With a high-confidence tertiary structure of SARS-CoV-2 NSP6 now established in our companion paper [Manuscript in preparation], we leveraged this model to perform a deep dive into its evolutionary history, functional landscape and dynamic behavior. Our integrative analysis reveals NSP6 to be a highly conserved, stable protein with features that elucidate its crucial role in the viral lifecycle.
The evolutionary analysis paints a picture of remarkable conservation.
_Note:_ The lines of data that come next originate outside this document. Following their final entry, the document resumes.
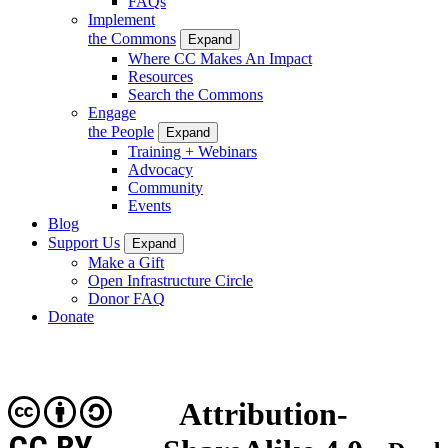
FAQs
Implement
the Commons
Expand
Where CC Makes An Impact
Resources
Search the Commons
Engage
the People
Expand
Training + Webinars
Advocacy
Community
Events
Blog
Support Us
Expand
Make a Gift
Open Infrastructure Circle
Donor FAQ
Donate
Attribution-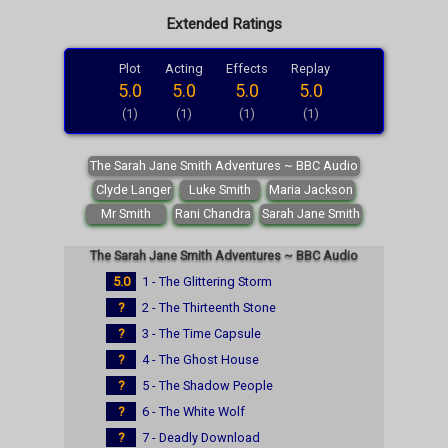
Extended Ratings
Plot
Acting
Effects
Replay
5.0
5.0
5.0
5.0
(1)
(1)
(1)
(1)
The Sarah Jane Smith Adventures ~ BBC Audio
Clyde Langer
Luke Smith
Maria Jackson
Mr Smith
Rani Chandra
Sarah Jane Smith
The Sarah Jane Smith Adventures ~ BBC Audio
5.0
1 - The Glittering Storm
?
2 - The Thirteenth Stone
?
3 - The Time Capsule
?
4 - The Ghost House
?
5 - The Shadow People
?
6 - The White Wolf
?
7 - Deadly Download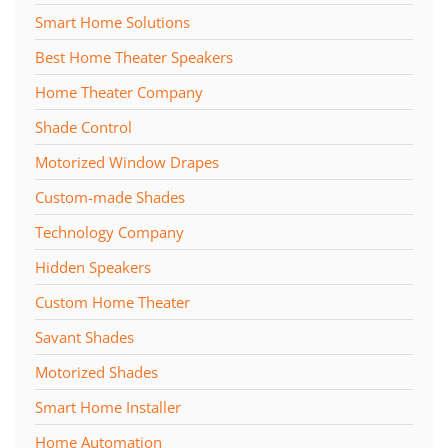
Smart Home Solutions
Best Home Theater Speakers
Home Theater Company
Shade Control
Motorized Window Drapes
Custom-made Shades
Technology Company
Hidden Speakers
Custom Home Theater
Savant Shades
Motorized Shades
Smart Home Installer
Home Automation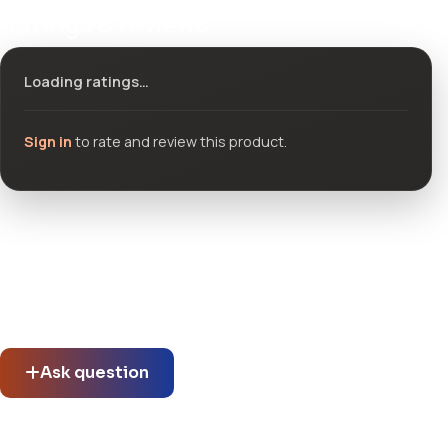
Ratings & reviews
Loading ratings…
Sign in
to rate and review this product.
Community questions
See what others asked about this product or start a new
thread.
Ask question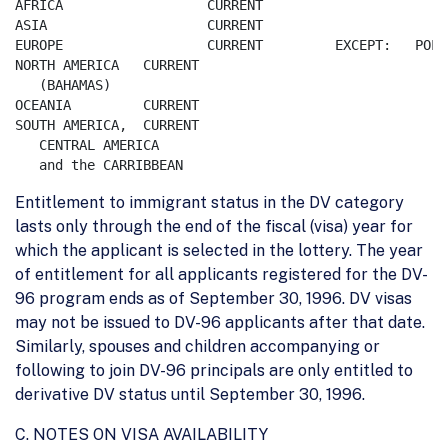
AFRICA    		CURRENT		

ASIA      		CURRENT		

EUROPE    		CURRENT		EXCEPT:   POLAND       	EU 	05,899

NORTH AMERICA	CURRENT

   (BAHAMAS)

OCEANIA		CURRENT

SOUTH AMERICA,	CURRENT

   CENTRAL AMERICA

Entitlement to immigrant status in the DV category
lasts only through the end of the fiscal (visa) year for
which the applicant is selected in the lottery. The year
of entitlement for all applicants registered for the DV-
96 program ends as of September 30, 1996. DV visas
may not be issued to DV-96 applicants after that date.
Similarly, spouses and children accompanying or
following to join DV-96 principals are only entitled to
derivative DV status until September 30, 1996.
C. NOTES ON VISA AVAILABILITY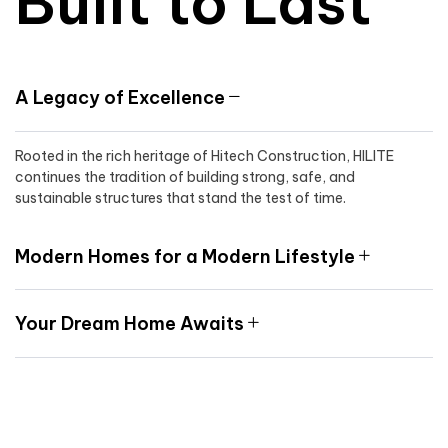
Built to Last
A Legacy of Excellence
Rooted in the rich heritage of Hitech Construction, HILITE
continues the tradition of building strong, safe, and
sustainable structures that stand the test of time.
Modern Homes for a Modern Lifestyle
Your Dream Home Awaits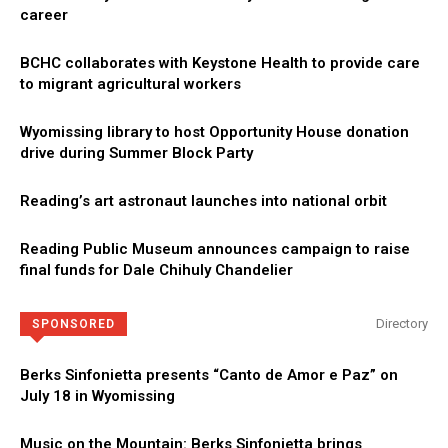
career
BCHC collaborates with Keystone Health to provide care
to migrant agricultural workers
Wyomissing library to host Opportunity House donation
drive during Summer Block Party
Reading’s art astronaut launches into national orbit
Reading Public Museum announces campaign to raise
final funds for Dale Chihuly Chandelier
Directory
SPONSORED
Berks Sinfonietta presents “Canto de Amor e Paz” on
July 18 in Wyomissing
Music on the Mountain: Berks Sinfonietta brings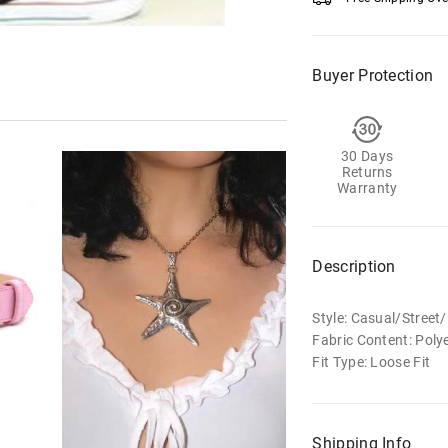
Buyer Protection
30 Days
Returns
Warranty
Description
Style: Casual/Stree
Fabric Content: Poly
Fit Type: Loose Fit
Shipping Info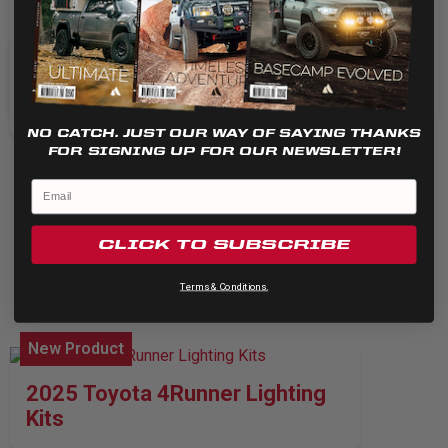
Cookie settings
REJECT
New Product
ACCEPT
S1 Trail Lens
NO CATCH. JUST OUR WAY OF SAYING THANKS
FOR SIGNING UP FOR OUR NEWSLETTER!
CLICK TO SUBSCRIBE
Terms & Conditions.
New Product
2025 Toyota 4Runner Lighting
Kits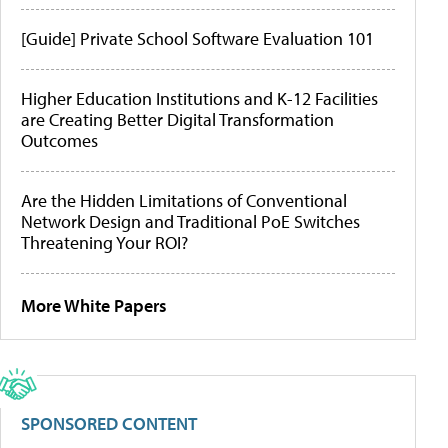
[Guide] Private School Software Evaluation 101
Higher Education Institutions and K-12 Facilities
are Creating Better Digital Transformation
Outcomes
Are the Hidden Limitations of Conventional
Network Design and Traditional PoE Switches
Threatening Your ROI?
More White Papers
SPONSORED CONTENT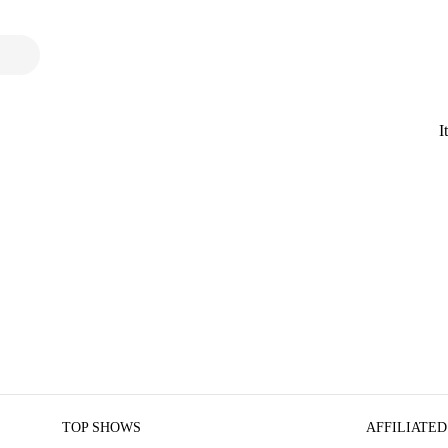
I
TOP SHOWS
AFFILIATED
The presence of a single, continuous conserved domain spanning all 290 residues is unusual and indicates that NSP6 functions as an integrated, indivisible unit. This high degree of evolutionary constraint suggests that disruptive mutations anywhere in the protein are likely to be deleterious, making it an attractive and potentially resilient drug target. The phylogenetic clustering with bat coronaviruses reinforces the zoonotic origin of SARS-CoV-2 and indicates that the core function of NSP6 was already well-established in ancestral strains
(Zhang et al., 2005).
The functional motif analysis provides mechanistic insights into how NSP6 operates. The identification of the definitive “Coronavirus replicase NSP6” domain (PF19213) confirms its specific role in the viral replication complex. More intriguing are the predicted post-translational modification sites. The presence of multiple Casein Kinase II (CK2) phosphorylation sites is highly significant, as CK2 is a host kinase frequently hijacked by viruses to regulate viral protein function and to subvert host cell processes
(Borgo et al., 2021). The dual N-myristoylation sites strongly suggest a stable membrane anchoring mechanism, which is entirely consistent with NSP6’s role in remodeling the ER into double-membrane vesicles
(Abdelkader et al., 2022; Alshahrani, 2025). These PTMs point to a sophisticated level of host-pathogen interaction, where NSP6’s function is potentially regulated by host cell signals.
A surprising finding was the structural homology to cobalamin adenosyltransferase-like proteins. While the sequence identity is low, the conservation of a four-helix bundle fold suggests that NSP6 may have evolved from an ancient cellular enzyme scaffold. This could be an example of viral “exaptation,” where a structural motif is repurposed for a novel function-in this case, potentially mediating protein-protein interactions essential for the assembly of the viral replication organelle
(Orengo et al., 1997).
Finally, the 100-ns molecular dynamics simulation provided a critical test of the model’s biophysical realism and offered a view of the protein’s behavior in a near-physiological state. The rapid stabilization and maintenance of low RMSD and consistent Rg values are hallmarks of a stable, well-folded protein. This structural rigidity is likely essential for its role as a scaffold within the viral replication complex. The RMSF analysis further illuminates this picture, showing that while the core helical bundles are rigid, specific loop regions display flexibility. These flexible regions often correspond to sites of protein-protein interaction or, notably, the locations of several predicted PTM sites, suggesting these areas are functionally dynamic.